Dijabarkan Sudiarsa satu hektar petak sawah bisa menghasilkan sekitar 10 sampai 12 klongkongan. Sementara untuk satu klongkongan terdiri dari 16 pengancapan dengan berat sekitar 2 kilogram. “Kalau bagus, 1 hektar bisa menghasilkan 12 klongkongan tembakau. Itu jika dikilokan sekitar 384 kg/hektar,” jelasnya.

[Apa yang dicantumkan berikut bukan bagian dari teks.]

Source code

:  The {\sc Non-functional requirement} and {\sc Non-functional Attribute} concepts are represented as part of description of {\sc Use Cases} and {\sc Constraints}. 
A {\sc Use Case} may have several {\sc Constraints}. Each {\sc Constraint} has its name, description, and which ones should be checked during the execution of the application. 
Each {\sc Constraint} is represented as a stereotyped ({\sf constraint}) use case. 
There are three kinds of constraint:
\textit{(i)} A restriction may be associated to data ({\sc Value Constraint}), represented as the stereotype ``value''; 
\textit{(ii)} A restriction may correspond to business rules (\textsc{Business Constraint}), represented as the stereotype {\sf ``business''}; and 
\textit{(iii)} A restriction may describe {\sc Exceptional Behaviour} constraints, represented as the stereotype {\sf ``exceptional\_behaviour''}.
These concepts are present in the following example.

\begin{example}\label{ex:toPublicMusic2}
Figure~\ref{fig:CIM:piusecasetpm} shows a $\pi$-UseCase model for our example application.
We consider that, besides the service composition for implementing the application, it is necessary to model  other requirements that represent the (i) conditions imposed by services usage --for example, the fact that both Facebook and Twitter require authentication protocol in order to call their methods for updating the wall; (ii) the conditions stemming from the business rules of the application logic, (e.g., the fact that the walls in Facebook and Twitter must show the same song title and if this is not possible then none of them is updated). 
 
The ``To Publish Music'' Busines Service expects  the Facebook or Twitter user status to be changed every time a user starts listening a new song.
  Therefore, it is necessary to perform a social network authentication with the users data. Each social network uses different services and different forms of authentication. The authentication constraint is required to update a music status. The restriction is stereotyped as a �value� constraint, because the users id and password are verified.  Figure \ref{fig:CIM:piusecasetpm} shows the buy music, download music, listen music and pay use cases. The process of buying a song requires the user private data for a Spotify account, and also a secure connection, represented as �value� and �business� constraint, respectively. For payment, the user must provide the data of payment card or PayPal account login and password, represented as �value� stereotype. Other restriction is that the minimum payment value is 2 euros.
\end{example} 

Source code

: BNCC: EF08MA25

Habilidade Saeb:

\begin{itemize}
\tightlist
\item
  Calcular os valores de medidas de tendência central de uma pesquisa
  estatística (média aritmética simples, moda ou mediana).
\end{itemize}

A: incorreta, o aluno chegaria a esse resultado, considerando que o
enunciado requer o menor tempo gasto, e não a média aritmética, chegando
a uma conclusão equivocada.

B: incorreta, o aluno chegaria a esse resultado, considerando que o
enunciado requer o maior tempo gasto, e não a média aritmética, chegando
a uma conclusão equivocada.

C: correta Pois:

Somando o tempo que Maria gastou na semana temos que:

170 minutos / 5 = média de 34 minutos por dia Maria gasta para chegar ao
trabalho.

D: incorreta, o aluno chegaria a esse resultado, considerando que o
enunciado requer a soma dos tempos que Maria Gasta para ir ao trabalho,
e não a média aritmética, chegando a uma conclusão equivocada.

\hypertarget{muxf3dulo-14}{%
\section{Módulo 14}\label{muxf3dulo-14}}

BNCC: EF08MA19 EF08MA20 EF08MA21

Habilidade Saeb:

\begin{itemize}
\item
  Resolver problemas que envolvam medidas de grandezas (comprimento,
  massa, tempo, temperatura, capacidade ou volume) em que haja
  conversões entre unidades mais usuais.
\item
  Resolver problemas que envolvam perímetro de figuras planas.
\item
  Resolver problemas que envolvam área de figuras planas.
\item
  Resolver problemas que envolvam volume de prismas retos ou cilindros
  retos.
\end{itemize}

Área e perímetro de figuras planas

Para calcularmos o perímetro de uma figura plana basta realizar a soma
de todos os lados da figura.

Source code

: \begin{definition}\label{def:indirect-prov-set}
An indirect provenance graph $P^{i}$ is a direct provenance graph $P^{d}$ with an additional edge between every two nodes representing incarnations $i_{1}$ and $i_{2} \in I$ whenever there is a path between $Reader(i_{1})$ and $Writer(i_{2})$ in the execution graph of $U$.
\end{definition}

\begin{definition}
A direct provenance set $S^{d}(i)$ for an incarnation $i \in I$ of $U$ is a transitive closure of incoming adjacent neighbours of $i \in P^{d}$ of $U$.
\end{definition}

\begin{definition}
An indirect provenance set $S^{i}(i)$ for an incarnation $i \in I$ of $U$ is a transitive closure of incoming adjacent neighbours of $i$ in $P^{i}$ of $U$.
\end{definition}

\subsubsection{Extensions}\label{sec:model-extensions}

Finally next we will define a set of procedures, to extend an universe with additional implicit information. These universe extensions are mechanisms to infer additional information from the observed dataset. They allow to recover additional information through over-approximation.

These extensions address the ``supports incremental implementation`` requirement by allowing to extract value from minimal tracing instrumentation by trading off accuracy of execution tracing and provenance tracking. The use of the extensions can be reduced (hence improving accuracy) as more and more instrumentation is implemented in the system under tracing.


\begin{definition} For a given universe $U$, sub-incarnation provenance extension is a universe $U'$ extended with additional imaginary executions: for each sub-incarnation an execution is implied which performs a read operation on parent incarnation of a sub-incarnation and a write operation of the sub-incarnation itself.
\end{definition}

Untuk pemasaran, tembakau khas Sukawati langsung dibeli oleh para tengkulak yang mendistribusikan ke sejumlah pedagang di pasar-pasar seluruh Bali. “Kadar nikotin tembakau rajangan ini lebih tinggi dari nikotin rokok, maka hanya digunakan untuk susur (nginang/sisig, red). Selebihnya banyak dimanfaatkan untuk sarana upakara,” jelasnya. Per kilo di pasaran, tembakau bisa mencapai harga Rp 60 ribu hingga Rp 100 ribu. (manik astajaya/balipost)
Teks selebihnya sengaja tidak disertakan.